Brano di testo =>
Il Leeds fa immediatamente ricorso chiedendo la qualificazione a tavolino, la Uefa è alle prese con una gatta da pelare di dimensioni cosmiche, i tabloid inglesi colgono l’occasione e ribattezzano il tecnico rivale Christoph Dumb. Lo Stoccarda, spiazzato, prova la carta del contro-ricorso: gli inglesi sono scesi in campo con il francese Cantona, gli scozzesi McAllister e Strachan e il gallese Speed. È una mossa che non ha la minima chance di essere accolta, le norme Uefa consentivano tale assetto al Leeds. Ma mettersi contro la federazione tedesca non è semplice e la decisione della Uefa, dopo una lunghissima camera di consiglio a Zurigo, ha del ridicolo: 3-0 a tavolino per il Leeds, a pareggiare il 3-0 di Stoccarda. Serve una sfida di spareggio, da giocare in campo neutro. Tutti al Camp Nou di Barcellona. «I nostri tifosi erano pochi», ricorda Jon Newsome, difensore del Leeds, «e ci saranno state in tutto 20.000 persone. In uno stadio come il Camp Nou, sembrava di giocare una partita del campionato riserve».

Dati forniti =>
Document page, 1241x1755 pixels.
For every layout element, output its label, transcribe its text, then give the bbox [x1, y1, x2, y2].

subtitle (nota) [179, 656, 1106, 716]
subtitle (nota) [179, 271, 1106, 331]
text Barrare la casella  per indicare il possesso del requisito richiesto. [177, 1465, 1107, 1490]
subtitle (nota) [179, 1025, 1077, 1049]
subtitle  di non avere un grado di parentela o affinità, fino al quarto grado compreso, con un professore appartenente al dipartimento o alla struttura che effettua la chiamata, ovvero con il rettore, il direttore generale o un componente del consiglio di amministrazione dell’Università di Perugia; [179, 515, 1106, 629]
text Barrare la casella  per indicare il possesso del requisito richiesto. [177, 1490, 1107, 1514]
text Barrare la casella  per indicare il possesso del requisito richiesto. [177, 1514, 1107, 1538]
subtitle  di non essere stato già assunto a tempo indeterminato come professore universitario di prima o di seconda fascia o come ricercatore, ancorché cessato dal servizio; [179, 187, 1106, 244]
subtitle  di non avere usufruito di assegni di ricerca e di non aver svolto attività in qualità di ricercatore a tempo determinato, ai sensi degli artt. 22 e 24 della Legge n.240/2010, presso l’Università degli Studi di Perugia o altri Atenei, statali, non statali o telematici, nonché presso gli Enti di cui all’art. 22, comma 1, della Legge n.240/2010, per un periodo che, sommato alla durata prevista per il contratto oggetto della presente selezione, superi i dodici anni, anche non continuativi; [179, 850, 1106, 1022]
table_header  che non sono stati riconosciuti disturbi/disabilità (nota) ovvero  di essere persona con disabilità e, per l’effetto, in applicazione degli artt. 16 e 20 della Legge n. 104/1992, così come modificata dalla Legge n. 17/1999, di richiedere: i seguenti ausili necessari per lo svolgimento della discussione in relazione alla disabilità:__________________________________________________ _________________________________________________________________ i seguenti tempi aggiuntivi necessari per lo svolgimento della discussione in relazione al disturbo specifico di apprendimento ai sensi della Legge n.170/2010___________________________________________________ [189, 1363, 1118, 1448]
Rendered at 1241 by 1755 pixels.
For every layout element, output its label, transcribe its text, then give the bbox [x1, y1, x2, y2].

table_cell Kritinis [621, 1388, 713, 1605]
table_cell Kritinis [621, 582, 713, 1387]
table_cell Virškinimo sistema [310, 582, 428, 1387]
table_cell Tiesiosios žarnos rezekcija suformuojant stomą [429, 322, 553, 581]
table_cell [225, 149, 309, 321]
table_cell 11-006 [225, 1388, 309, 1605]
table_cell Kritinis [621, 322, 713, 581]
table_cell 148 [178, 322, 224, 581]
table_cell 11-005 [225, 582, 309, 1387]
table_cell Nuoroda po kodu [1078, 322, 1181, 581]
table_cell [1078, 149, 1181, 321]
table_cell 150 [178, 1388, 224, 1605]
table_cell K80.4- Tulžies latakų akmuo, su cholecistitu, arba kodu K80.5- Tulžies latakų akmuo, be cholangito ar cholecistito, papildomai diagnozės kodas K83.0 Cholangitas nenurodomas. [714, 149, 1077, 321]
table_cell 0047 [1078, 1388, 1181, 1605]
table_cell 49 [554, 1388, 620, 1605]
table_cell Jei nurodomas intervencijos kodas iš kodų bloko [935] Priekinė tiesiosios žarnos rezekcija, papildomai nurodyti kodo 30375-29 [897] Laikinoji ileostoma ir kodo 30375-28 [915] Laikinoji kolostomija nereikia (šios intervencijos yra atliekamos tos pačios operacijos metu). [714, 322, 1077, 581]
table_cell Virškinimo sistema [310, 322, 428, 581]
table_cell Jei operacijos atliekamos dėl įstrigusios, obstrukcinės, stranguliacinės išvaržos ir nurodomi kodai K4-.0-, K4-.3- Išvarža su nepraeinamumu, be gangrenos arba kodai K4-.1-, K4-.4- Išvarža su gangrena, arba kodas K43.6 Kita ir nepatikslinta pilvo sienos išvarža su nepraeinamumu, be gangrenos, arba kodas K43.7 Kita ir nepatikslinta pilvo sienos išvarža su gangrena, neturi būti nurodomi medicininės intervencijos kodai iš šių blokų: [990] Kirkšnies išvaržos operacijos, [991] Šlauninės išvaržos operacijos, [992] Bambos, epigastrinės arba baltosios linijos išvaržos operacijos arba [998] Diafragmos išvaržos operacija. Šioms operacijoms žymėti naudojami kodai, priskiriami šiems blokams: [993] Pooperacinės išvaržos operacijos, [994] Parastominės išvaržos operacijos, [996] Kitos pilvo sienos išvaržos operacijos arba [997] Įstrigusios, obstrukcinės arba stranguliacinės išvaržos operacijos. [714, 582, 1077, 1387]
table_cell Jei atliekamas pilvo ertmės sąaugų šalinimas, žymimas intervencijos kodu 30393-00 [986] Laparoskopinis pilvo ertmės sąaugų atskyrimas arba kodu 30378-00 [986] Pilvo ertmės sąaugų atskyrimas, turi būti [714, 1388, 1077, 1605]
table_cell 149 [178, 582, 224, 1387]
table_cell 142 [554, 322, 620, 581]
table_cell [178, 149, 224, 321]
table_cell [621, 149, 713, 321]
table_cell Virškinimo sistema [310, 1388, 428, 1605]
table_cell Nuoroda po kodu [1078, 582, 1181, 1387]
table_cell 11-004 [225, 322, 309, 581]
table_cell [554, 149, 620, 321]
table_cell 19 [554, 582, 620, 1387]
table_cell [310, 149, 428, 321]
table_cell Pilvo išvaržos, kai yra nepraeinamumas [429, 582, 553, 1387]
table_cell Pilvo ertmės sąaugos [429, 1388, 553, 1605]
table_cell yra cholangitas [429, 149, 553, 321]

Compiti da svolgere =>
1) Riporta per intero e senza modifiche il brano sul ricorso del Leeds contro lo Stoccarda.
2) Trascrivi dalle voci, senza alcuna modifica, soltanto le righe che vanno da quella contenente "table_cell Kritinis [621, 1388, 713, 1605]" fino a quella contenente "table_cell Jei operacijos", entrambe comprese.

Risultati attesi =>
1)
Il Leeds fa immediatamente ricorso chiedendo la qualificazione a tavolino, la Uefa è alle prese con una gatta da pelare di dimensioni cosmiche, i tabloid inglesi colgono l’occasione e ribattezzano il tecnico rivale Christoph Dumb. Lo Stoccarda, spiazzato, prova la carta del contro-ricorso: gli inglesi sono scesi in campo con il francese Cantona, gli scozzesi McAllister e Strachan e il gallese Speed. È una mossa che non ha la minima chance di essere accolta, le norme Uefa consentivano tale assetto al Leeds. Ma mettersi contro la federazione tedesca non è semplice e la decisione della Uefa, dopo una lunghissima camera di consiglio a Zurigo, ha del ridicolo: 3-0 a tavolino per il Leeds, a pareggiare il 3-0 di Stoccarda. Serve una sfida di spareggio, da giocare in campo neutro. Tutti al Camp Nou di Barcellona. «I nostri tifosi erano pochi», ricorda Jon Newsome, difensore del Leeds, «e ci saranno state in tutto 20.000 persone. In uno stadio come il Camp Nou, sembrava di giocare una partita del campionato riserve».

2)
table_cell Kritinis [621, 1388, 713, 1605]
table_cell Kritinis [621, 582, 713, 1387]
table_cell Virškinimo sistema [310, 582, 428, 1387]
table_cell Tiesiosios žarnos rezekcija suformuojant stomą [429, 322, 553, 581]
table_cell [225, 149, 309, 321]
table_cell 11-006 [225, 1388, 309, 1605]
table_cell Kritinis [621, 322, 713, 581]
table_cell 148 [178, 322, 224, 581]
table_cell 11-005 [225, 582, 309, 1387]
table_cell Nuoroda po kodu [1078, 322, 1181, 581]
table_cell [1078, 149, 1181, 321]
table_cell 150 [178, 1388, 224, 1605]
table_cell K80.4- Tulžies latakų akmuo, su cholecistitu, arba kodu K80.5- Tulžies latakų akmuo, be cholangito ar cholecistito, papildomai diagnozės kodas K83.0 Cholangitas nenurodomas. [714, 149, 1077, 321]
table_cell 0047 [1078, 1388, 1181, 1605]
table_cell 49 [554, 1388, 620, 1605]
table_cell Jei nurodomas intervencijos kodas iš kodų bloko [935] Priekinė tiesiosios žarnos rezekcija, papildomai nurodyti kodo 30375-29 [897] Laikinoji ileostoma ir kodo 30375-28 [915] Laikinoji kolostomija nereikia (šios intervencijos yra atliekamos tos pačios operacijos metu). [714, 322, 1077, 581]
table_cell Virškinimo sistema [310, 322, 428, 581]
table_cell Jei operacijos atliekamos dėl įstrigusios, obstrukcinės, stranguliacinės išvaržos ir nurodomi kodai K4-.0-, K4-.3- Išvarža su nepraeinamumu, be gangrenos arba kodai K4-.1-, K4-.4- Išvarža su gangrena, arba kodas K43.6 Kita ir nepatikslinta pilvo sienos išvarža su nepraeinamumu, be gangrenos, arba kodas K43.7 Kita ir nepatikslinta pilvo sienos išvarža su gangrena, neturi būti nurodomi medicininės intervencijos kodai iš šių blokų: [990] Kirkšnies išvaržos operacijos, [991] Šlauninės išvaržos operacijos, [992] Bambos, epigastrinės arba baltosios linijos išvaržos operacijos arba [998] Diafragmos išvaržos operacija. Šioms operacijoms žymėti naudojami kodai, priskiriami šiems blokams: [993] Pooperacinės išvaržos operacijos, [994] Parastominės išvaržos operacijos, [996] Kitos pilvo sienos išvaržos operacijos arba [997] Įstrigusios, obstrukcinės arba stranguliacinės išvaržos operacijos. [714, 582, 1077, 1387]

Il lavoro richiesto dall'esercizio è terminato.